Consider wearable device data—you wear a device that monitors one or usually many different aspects of your physical being—heart rate, temperature, blood pressure, respiration rate, physical motion. That device can be linked to your smart phone which collects that information and supplements it with geolocation data. And your smart phone allows additional data to be provided—location can be used to collect environmental data, if your smart phone does not provide this directly. All this data is collected and uploaded to the cloud where a vendor’s app tries to make sense of it. Some systems don't do as good a job as you might think. A single user can generate 100s of diverse data points per day. Hundreds or thousands of users mean that millions of data points can be generated every month. That’s Big Data—it has volume, velocity and variety. Although small in comparison to Facebook, where approximately 510 comments are posted, 293,000 statuses are updated, and over 136,000 photos are uploaded every minute.

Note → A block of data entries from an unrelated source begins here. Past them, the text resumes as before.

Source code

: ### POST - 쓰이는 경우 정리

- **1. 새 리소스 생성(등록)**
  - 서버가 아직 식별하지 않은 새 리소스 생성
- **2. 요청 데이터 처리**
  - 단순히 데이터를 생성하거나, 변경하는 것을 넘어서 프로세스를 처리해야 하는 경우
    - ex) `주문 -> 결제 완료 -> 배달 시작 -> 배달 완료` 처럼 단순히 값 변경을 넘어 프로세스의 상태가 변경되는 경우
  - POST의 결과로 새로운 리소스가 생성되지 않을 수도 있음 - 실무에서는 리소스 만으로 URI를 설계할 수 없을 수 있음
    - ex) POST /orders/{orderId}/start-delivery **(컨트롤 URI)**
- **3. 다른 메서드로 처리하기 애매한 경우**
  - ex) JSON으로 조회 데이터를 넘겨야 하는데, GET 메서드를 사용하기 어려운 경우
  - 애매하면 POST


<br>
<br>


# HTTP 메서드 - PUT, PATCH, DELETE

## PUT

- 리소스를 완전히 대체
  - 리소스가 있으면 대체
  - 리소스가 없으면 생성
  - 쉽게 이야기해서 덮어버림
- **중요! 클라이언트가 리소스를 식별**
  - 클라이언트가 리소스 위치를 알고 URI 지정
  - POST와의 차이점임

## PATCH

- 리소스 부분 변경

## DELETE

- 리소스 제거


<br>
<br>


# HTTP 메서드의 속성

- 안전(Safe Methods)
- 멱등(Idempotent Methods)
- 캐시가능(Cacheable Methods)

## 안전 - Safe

And this may be only the tip of the iceberg. Big Data produces more big data—your personal health data can be analyzed to detect trends (more data about the Big Data!), based on assumptions, and make suggestions about your needs. So if your data indicates that you run in the morning every Tuesday and Thursday, the app can check the weather and make suggestions—it’s supposed to rain Tuesday morning so maybe you should go to the gym instead and run on Wednesday which is supposed to be clear and the mid-60s. Or it could simply suggest you wear rain gear or dress warmly. By combining Big Data from multiple sources, we can provide benefits on an individualized basis. One expectation is that by monitoring personal health information, we will one day be able to predict the onset of disease and disease symptoms. Someday your smart phone may save your life – it will tell you to go see your doctor or go to the hospital because you are about to have a heart attack.

We are not there yet; we are still learning what we can and cannot do with Big Data. The first small steps relate to analyzing trends. By analyzing location and search data, Google has demonstrated the power of trends. You might have heard of one well known application - Google Flu Trends which shows where flu outbreaks are occurring. The value of big data comes from the ability of the analytics to put it in context, make it relevant to our interests and enable us to make better decisions. Big Data can be worldwide in scope, but have local impact.

Big Data has the possibility of being transformative to the healthcare community and life sciences industry. The question we are asking at Nixon Peabody is whether our legal and regulatory structures are ready.